“Ora mi gioco la faccia”, ha detto Renzi. Già fatto.
da: Il Fatto Quotidiano
Bando alle ciance sul premier più giovane e
sul governo più rosa della storia italiana. Chissenefrega della propaganda: il
governo Letta vantava il record dell’età media più bassa, infatti è durato meno
di una gravidanza. Fino a oggi avevamo concesso a Matteo Renzi – come sempre
facciamo, senza preconcetti – il sacrosanto diritto di fare le sue scelte prima
di essere giudicato. Ora che le ha fatte possiamo tranquillamente dire che il suo governicchio è un Letta-bis, cioè un
Napolitano-ter che potrebbe addirittura riuscire nell’ardua impresa di far
rimpiangere quelli che l’hanno preceduto.
Già la lista con cui è entrato al Quirinale presentava poche novità vere, anzi una sola: quella del magistrato antimafia Nicola Gratteri alla Giustizia. Quella che ne
è uscita dopo due ore e mezza di
cancellature a opera di Napolitano è un brodino
di pollo lesso che delude anche le più tiepide aspettative di svolta. E il
fatto che la scure di Sua Maestà si
sia abbattuta proprio su Gratteri la
dice lunga sul livello di non detto dei patti inconfessabili che Renzi ha
voluto o dovuto stringere col partito trasversale del Gattopardo.
Se il premier fosse quello che dice di
essere, avrebbe dovuto tener duro su Gratteri o mandare tutto a monte. Invece
s’è democristianamente genuflesso a baciare la pantofola e ha nominato il
ragionier Orlando, ultimamente parcheggiato all’Ambiente (“Orlando chi?”,
avrebbe detto Renzi qualche giorno fa), rinunciando a dare una sterzata alla
Giustizia (clicca qui per approfondire) . Complimenti vivissimi a lui e a Giorgio Napolitano, che si conferma il peggior presidente della storia
repubblicana: se Scalfaro nel ’94 usò il potere di nominare i ministri per
sbarrare la strada a Previti, lui l’ha usato per fermare un pm competente,
efficiente, onesto ed estraneo alle correnti. E non per un’allergia congenita
ai Guardasigilli togati: nel 2011 firmò l’incredibile nomina del magistrato
forzista Nitto Palma, amico di B. e di Cosentino.

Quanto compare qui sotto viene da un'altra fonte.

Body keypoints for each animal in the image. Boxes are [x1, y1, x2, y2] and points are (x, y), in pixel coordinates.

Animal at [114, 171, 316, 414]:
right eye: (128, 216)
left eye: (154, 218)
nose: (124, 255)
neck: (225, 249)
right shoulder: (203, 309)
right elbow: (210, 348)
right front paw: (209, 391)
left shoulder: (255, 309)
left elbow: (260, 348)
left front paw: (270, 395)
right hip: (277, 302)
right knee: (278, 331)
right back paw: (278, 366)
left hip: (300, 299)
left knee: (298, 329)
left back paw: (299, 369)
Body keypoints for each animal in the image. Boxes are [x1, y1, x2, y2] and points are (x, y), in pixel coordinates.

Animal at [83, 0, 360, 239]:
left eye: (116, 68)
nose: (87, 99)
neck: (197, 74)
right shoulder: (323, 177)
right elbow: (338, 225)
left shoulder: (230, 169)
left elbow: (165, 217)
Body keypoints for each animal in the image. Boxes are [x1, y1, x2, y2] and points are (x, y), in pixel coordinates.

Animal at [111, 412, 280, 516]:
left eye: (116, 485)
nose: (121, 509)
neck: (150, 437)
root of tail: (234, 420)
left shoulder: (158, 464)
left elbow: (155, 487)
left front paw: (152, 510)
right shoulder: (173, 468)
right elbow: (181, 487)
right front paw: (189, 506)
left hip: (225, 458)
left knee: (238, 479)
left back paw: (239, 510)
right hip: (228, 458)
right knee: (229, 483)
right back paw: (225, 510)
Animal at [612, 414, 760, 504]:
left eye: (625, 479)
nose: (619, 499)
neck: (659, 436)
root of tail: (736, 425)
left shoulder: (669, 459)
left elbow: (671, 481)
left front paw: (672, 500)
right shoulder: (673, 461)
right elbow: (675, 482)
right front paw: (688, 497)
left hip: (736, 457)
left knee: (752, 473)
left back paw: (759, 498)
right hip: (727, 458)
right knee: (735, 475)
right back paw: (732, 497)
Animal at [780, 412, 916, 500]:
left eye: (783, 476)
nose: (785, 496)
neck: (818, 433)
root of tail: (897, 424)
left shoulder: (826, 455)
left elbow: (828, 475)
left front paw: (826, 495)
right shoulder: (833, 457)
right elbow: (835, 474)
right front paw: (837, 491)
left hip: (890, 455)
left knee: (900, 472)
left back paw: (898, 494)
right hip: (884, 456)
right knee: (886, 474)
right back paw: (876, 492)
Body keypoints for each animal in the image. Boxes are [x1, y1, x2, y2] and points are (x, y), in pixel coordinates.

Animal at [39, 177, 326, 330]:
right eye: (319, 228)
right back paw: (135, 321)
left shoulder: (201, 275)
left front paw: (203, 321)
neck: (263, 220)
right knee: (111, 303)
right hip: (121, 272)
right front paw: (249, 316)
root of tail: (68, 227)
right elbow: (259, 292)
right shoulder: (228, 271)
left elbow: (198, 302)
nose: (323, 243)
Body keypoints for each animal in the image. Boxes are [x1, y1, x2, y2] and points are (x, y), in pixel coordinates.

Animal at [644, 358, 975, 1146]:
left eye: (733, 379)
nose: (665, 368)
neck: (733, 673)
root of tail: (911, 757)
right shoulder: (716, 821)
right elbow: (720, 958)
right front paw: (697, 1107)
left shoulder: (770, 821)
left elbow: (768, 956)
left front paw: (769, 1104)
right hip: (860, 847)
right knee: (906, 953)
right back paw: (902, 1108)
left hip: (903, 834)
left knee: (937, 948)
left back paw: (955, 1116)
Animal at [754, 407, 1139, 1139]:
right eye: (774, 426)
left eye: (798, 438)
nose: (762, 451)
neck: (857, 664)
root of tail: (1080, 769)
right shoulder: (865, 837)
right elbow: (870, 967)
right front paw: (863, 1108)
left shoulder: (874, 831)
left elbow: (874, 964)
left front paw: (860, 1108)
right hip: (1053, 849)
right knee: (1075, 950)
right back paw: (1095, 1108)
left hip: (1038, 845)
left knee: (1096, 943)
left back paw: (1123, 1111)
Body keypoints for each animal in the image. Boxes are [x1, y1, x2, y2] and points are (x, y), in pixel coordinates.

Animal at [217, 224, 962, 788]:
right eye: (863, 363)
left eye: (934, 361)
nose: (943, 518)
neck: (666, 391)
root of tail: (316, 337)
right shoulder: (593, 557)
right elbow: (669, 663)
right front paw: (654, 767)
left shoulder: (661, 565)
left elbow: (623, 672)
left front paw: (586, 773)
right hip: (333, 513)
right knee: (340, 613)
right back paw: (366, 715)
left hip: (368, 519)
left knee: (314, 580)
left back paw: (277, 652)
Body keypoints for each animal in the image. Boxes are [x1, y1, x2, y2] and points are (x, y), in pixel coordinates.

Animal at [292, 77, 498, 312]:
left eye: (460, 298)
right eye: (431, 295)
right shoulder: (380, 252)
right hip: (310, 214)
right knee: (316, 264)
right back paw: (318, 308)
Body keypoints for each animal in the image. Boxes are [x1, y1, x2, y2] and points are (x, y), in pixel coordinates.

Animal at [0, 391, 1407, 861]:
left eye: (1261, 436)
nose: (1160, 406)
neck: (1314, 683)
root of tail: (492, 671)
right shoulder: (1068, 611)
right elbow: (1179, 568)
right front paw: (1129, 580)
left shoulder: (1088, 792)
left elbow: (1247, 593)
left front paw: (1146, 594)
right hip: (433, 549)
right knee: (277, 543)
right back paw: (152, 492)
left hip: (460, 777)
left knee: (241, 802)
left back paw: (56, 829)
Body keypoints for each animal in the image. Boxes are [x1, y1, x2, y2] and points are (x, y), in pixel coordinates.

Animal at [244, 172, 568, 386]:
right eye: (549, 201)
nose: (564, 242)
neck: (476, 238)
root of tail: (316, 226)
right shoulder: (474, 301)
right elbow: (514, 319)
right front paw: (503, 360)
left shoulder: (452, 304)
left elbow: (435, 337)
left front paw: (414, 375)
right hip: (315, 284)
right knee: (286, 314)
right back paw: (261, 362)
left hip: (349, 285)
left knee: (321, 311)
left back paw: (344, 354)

Il veto è proprio ad personam
contro Gratteri, che la Giustizia minacciava di farla funzionare sul serio,
senza più indulti, amnistie, svuotacarceri e leggi vergogna. Davvero troppo per
lo Stato che tratta con la mafia e per il suo capo.
Accettando senza batter ciglio i veti del
Colle, della Bce e di Bankitalia, Renzicchio
si candida al ruolo di rottamatore autorottamato. Poteva tentare una svolta,
costi quel che costi: s’è prontamente fatto fagocitare dalla “palude” che
rinfacciava a Letta. Voleva essere il primo premier della Terza
Repubblica: sarà il terzo premier a sovranità limitata,
circondato da un accrocco di partitocrati di nuova generazione che non danno
alcuna garanzia di esser meglio degli antenati. Con due sole eccezioni: il
ministro dell’Economia Padoan, finto tecnico che rassicura le autorità europee
e mastica politica da una vita, infatti era consigliere di D’Alema (Renzi
voleva Delrio, poi anche lì ha alzato bandiera bianca); e l’addetta allo
Sviluppo Federica Guidi, che ha soprattutto il merito di essere una
turboberlusconiana e la figlia di papà Guidalberto.
Alfano, che Renzi voleva cacciare dal
Viminale per l’affare Shalabayeva, resta a pie’ fermo al Viminale. Lupi, che
persino il renziano De Luca accusava di farsi gli affari suoi alle
Infrastrutture, rimane imbullonato dov’è. Un altro formidabile conflitto
d’interessi porta con sé Giuliano Poletti, ras delle coop rosse, al Lavoro.
Notevole anche la Pinotti, genovese come Finmeccanica, alla Difesa. La
catastrofe Lorenzin farà altri danni alla Salute. Il multiuso Franceschini
passa dai Rapporti col Parlamento alla Cultura. La Giannini, segretaria di quel
che resta di Scelta civica, va all’Istruzione.
Il cerchietto magico renziano si aggiudica
gli Esteri con la Mogherini, le Riforme con la Boschi, la Pubblica
amministrazione con la Madia (avete capito bene: Madia). Un po’ di fumo negli
occhi con la sindaca antimafia Lanzetta alle Regioni, poi due figuranti come
Martina all’Agricoltura e il casiniano Galletti che, essendo commercialista, va
all’Ambiente. “Ora mi gioco la faccia”, ha detto Renzi. Già fatto.